Overall spending on cloud infrastructure services rose 32% to nearly $40 billion in the fourth quarter, according to the Canalys market research firm.

“This is again the largest quarterly expansion in dollar terms, as continuing pandemic restrictions drove intense demand for cloud to support remote working and learning, ecommerce, content streaming, online gaming and collaboration,” wrote Canalys in a report Tuesday afternoon. “At the same time, a gradual recovery in economic confidence stimulated cloud investments by organizations in all industry segments to drive digital transformation.”

Synergy Research Group found similar trends, and noted that Amazon has largely been able to maintain its market share even as Microsoft, Google and Alibaba have grown over the past four years.
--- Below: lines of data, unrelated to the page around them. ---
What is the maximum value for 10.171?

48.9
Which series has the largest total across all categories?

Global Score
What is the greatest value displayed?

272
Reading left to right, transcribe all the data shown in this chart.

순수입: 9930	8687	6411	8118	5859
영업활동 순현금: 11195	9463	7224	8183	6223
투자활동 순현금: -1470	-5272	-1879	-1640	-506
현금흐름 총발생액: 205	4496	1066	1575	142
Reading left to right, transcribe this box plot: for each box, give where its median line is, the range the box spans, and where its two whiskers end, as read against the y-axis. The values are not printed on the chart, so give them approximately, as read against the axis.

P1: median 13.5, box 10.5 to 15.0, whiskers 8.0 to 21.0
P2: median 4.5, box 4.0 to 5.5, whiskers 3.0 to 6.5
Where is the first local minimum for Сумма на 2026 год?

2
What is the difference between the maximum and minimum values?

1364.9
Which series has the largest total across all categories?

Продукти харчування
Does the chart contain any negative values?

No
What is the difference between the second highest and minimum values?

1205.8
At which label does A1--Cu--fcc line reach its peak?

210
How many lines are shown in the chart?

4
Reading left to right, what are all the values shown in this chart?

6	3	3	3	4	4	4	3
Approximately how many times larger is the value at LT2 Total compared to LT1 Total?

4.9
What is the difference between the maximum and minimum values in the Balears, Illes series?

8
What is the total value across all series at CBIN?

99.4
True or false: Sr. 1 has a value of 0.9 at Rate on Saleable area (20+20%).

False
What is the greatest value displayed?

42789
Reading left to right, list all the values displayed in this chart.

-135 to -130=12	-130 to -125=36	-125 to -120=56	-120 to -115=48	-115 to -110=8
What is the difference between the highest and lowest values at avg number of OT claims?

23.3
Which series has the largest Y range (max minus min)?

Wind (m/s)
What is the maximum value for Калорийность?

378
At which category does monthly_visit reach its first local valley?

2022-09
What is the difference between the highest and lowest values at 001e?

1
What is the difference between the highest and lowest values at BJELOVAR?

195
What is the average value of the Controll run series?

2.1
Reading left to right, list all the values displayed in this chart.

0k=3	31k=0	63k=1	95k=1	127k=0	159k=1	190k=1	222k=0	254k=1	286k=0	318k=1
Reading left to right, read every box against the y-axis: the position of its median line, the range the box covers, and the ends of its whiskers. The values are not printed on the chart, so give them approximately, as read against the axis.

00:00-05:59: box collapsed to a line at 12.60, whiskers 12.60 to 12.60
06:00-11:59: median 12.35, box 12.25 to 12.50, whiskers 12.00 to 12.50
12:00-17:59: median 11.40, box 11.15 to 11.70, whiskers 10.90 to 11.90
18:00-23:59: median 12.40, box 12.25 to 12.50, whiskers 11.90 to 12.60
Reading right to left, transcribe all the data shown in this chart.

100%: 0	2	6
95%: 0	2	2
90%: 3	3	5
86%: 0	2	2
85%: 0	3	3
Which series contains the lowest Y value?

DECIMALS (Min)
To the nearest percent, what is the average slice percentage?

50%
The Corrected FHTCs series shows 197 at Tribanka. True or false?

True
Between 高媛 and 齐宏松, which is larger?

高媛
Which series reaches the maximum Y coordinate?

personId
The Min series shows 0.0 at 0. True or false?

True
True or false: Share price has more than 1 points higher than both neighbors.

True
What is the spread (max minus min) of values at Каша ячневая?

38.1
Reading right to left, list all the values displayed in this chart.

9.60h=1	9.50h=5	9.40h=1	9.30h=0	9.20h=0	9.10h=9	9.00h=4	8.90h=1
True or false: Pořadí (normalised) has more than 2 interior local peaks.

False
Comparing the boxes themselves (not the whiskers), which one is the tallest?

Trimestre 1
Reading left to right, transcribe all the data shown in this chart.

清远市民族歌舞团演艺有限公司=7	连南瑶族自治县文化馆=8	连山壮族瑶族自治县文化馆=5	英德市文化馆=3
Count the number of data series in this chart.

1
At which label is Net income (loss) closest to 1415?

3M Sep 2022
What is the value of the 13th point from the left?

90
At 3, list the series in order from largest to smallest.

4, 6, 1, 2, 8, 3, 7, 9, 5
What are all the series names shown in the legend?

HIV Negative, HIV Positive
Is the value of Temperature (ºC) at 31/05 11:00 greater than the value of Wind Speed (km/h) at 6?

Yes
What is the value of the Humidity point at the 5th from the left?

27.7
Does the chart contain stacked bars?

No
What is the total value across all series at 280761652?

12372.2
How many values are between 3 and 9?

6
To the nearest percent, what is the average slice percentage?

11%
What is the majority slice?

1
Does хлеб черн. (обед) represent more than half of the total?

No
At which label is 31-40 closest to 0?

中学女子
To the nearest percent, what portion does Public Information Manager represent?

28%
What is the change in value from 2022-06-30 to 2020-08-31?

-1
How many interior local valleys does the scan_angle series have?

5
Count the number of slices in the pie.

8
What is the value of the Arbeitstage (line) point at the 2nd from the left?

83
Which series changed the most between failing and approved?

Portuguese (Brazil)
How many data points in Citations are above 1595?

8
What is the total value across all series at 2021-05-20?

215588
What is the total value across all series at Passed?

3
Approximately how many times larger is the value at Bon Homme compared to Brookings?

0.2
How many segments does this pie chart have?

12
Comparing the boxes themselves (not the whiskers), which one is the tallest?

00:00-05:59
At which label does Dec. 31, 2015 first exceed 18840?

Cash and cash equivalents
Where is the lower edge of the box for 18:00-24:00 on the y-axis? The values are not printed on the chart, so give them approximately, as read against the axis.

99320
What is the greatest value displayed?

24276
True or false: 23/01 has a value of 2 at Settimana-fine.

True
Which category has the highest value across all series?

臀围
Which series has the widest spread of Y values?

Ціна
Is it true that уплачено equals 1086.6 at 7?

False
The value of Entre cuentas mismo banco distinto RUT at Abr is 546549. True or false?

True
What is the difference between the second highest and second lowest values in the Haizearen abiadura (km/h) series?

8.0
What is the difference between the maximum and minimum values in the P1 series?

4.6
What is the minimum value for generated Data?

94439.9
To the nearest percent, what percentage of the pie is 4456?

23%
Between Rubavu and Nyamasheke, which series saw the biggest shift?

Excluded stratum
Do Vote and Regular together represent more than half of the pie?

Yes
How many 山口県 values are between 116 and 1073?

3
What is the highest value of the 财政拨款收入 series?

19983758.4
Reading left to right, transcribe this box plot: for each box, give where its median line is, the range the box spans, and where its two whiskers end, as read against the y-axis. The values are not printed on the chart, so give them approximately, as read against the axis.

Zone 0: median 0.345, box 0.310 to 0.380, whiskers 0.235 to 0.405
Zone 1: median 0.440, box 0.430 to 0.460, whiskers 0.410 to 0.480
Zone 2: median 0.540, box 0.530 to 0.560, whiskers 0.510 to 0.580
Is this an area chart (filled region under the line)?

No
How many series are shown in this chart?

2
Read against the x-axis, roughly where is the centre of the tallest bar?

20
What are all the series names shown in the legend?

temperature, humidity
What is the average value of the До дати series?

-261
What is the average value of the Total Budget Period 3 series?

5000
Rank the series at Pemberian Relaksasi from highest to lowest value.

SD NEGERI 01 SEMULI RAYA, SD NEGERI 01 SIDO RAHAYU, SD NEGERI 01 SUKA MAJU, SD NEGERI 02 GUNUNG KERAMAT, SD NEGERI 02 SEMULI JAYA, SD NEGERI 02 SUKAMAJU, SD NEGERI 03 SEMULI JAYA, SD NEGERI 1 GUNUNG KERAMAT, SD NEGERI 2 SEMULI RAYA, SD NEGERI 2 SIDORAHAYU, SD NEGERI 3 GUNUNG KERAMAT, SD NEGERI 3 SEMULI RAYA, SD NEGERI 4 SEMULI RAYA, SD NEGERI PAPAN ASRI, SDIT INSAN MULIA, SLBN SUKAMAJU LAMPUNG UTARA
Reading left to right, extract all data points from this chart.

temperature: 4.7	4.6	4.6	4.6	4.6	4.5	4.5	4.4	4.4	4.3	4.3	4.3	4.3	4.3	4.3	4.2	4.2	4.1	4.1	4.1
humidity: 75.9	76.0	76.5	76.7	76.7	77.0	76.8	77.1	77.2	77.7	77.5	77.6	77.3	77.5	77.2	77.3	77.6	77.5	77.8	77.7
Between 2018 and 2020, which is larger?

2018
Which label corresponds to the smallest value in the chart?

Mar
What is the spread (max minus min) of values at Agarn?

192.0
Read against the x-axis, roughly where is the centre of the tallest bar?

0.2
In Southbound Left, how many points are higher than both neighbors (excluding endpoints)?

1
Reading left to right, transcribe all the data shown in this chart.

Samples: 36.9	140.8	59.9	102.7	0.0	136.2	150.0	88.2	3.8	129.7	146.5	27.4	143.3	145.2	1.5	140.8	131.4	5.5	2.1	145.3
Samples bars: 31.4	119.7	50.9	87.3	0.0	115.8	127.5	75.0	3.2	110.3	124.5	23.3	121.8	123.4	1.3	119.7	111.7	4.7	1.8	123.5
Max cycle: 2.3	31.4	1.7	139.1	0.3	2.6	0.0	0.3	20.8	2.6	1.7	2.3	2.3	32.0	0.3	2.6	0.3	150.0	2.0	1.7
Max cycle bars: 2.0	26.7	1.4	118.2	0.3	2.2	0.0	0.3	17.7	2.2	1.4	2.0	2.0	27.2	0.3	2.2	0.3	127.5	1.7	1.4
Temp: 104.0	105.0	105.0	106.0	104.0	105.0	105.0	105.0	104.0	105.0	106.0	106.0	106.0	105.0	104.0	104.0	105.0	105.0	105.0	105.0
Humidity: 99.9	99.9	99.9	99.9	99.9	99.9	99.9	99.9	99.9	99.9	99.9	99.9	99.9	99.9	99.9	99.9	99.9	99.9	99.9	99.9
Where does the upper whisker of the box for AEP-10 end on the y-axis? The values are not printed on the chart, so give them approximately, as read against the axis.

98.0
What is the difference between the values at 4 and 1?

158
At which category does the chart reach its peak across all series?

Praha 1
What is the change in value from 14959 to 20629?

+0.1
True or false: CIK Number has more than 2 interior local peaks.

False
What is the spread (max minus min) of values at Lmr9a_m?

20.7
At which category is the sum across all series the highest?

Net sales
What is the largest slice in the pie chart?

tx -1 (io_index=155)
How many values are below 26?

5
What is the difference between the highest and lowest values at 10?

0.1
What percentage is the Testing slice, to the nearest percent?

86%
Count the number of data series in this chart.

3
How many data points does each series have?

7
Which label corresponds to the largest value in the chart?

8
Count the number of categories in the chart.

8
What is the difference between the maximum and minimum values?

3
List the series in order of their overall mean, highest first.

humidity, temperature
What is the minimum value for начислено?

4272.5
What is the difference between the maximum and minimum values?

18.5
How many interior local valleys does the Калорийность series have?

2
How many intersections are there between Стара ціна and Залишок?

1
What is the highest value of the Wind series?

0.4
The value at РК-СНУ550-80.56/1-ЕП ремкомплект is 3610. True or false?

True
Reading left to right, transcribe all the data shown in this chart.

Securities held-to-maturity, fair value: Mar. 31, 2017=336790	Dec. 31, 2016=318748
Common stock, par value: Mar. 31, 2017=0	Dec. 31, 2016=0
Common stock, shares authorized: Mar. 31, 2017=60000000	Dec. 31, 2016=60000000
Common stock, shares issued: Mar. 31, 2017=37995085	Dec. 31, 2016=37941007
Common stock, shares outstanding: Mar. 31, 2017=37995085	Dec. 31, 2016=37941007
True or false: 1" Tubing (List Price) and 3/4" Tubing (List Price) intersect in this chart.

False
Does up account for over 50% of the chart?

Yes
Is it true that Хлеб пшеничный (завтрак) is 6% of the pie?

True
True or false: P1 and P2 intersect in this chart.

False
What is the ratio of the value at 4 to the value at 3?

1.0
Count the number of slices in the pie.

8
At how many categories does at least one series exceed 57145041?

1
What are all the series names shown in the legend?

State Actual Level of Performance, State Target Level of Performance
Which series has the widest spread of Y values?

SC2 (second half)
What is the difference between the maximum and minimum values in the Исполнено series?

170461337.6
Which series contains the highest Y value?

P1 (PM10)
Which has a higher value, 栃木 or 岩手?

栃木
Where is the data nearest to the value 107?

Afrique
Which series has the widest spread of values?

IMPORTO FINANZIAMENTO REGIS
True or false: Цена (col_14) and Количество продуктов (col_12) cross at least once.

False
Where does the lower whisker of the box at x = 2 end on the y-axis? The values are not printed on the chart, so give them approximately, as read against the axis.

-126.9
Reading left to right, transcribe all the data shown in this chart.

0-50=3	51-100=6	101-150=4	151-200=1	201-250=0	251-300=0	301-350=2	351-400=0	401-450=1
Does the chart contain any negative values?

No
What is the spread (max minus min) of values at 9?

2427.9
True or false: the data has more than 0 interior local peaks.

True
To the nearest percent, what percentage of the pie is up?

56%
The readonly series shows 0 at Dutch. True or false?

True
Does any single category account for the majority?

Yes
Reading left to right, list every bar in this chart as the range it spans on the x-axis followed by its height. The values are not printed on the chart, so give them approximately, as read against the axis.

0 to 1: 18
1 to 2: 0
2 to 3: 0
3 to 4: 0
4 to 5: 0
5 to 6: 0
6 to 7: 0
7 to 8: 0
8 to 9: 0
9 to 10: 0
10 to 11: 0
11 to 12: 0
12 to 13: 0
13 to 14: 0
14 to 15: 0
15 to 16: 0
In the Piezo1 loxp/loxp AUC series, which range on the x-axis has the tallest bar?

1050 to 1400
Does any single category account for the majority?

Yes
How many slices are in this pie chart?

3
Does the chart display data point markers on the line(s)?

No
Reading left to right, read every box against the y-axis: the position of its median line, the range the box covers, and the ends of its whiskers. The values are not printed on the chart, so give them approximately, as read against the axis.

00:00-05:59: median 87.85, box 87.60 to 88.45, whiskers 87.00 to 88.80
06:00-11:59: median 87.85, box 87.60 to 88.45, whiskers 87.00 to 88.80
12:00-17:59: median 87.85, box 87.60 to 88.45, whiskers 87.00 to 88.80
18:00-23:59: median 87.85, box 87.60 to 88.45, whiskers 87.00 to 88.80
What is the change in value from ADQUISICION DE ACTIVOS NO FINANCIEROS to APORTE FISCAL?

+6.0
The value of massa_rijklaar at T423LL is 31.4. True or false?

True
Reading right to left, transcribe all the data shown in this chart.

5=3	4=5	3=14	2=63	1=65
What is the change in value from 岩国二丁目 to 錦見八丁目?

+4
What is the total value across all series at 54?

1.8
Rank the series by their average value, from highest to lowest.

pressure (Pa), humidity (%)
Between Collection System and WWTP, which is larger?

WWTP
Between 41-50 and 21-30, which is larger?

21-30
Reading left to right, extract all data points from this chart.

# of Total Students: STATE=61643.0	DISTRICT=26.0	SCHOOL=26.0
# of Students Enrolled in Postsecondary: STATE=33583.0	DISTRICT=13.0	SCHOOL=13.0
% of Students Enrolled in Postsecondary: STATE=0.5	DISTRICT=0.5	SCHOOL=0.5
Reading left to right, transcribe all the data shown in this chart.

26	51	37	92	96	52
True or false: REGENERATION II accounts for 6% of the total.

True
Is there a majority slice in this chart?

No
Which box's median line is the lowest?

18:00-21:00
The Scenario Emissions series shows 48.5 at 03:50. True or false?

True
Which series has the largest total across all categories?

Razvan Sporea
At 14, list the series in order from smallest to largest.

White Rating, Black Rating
“Amazon’s market share has stayed in the 32-34% band throughout that four-year period,” Synergy Research said. “The market share losers have been the large group of smaller cloud providers, who collectively have lost 13 percentage points of market share over the last 16 quarters. Among the long tail of small cloud providers or large companies with only a small position in the market, the most prominent companies are IBM, Salesforce, Tencent, Oracle, NTT, Baidu, SAP, Fujitsu and Rackspace.”